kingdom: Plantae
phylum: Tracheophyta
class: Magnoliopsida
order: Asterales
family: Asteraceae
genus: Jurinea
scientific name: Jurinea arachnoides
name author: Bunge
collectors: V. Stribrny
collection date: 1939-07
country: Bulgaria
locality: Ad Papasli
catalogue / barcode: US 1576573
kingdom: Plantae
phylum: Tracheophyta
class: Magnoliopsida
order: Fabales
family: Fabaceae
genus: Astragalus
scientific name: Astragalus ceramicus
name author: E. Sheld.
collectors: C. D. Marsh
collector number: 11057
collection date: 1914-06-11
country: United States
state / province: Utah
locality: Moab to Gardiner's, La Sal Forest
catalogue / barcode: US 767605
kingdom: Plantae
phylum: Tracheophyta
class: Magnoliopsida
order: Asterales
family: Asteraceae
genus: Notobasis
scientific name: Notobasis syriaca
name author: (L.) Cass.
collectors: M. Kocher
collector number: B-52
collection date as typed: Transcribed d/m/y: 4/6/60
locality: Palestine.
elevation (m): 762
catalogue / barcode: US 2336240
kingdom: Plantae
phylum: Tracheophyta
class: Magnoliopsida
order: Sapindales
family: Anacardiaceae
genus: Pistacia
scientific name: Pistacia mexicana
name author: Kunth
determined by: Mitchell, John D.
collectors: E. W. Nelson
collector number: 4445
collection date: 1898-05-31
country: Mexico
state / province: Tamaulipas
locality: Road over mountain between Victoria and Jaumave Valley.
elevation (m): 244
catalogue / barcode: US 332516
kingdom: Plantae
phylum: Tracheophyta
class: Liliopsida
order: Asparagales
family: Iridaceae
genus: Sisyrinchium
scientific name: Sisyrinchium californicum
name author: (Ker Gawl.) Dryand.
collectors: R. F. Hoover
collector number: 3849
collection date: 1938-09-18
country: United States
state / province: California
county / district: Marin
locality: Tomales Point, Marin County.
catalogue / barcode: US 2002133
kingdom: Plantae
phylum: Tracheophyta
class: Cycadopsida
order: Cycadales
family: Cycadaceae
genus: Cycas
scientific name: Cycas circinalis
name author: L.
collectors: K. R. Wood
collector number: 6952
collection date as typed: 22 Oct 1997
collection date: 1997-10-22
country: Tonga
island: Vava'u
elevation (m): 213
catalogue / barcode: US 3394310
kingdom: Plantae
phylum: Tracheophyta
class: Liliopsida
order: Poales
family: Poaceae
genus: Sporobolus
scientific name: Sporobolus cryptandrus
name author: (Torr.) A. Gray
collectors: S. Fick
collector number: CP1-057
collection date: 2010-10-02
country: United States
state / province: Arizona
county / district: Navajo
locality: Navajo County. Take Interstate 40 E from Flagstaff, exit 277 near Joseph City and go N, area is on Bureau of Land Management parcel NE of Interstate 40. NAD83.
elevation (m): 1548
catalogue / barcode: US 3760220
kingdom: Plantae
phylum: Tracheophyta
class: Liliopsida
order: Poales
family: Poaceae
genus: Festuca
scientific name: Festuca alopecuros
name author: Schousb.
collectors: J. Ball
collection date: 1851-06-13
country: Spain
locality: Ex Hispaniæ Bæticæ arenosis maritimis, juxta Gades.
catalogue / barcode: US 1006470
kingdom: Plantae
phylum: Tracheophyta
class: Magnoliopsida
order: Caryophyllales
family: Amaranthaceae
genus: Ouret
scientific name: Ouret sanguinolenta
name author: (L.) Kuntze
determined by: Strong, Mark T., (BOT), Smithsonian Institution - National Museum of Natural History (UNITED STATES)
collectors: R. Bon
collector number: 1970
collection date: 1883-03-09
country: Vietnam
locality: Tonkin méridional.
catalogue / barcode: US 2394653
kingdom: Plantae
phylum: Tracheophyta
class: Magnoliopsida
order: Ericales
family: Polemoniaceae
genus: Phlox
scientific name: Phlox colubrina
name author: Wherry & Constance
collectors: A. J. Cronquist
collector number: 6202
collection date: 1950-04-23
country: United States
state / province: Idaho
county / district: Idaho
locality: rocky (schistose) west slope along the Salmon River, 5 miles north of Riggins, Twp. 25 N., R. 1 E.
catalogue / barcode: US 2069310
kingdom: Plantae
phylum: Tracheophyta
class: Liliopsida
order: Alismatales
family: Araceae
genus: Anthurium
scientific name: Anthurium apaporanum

═══

- SET PROBLEM -
Transcribe the data between the lines holding "collection date: 1997-10-22" and "country: Spain", inclusive.

- REPLY TO THE EXERCISE -
collection date: 1997-10-22
country: Tonga
island: Vava'u
elevation (m): 213
catalogue / barcode: US 3394310
kingdom: Plantae
phylum: Tracheophyta
class: Liliopsida
order: Poales
family: Poaceae
genus: Sporobolus
scientific name: Sporobolus cryptandrus
name author: (Torr.) A. Gray
collectors: S. Fick
collector number: CP1-057
collection date: 2010-10-02
country: United States
state / province: Arizona
county / district: Navajo
locality: Navajo County. Take Interstate 40 E from Flagstaff, exit 277 near Joseph City and go N, area is on Bureau of Land Management parcel NE of Interstate 40. NAD83.
elevation (m): 1548
catalogue / barcode: US 3760220
kingdom: Plantae
phylum: Tracheophyta
class: Liliopsida
order: Poales
family: Poaceae
genus: Festuca
scientific name: Festuca alopecuros
name author: Schousb.
collectors: J. Ball
collection date: 1851-06-13
country: Spain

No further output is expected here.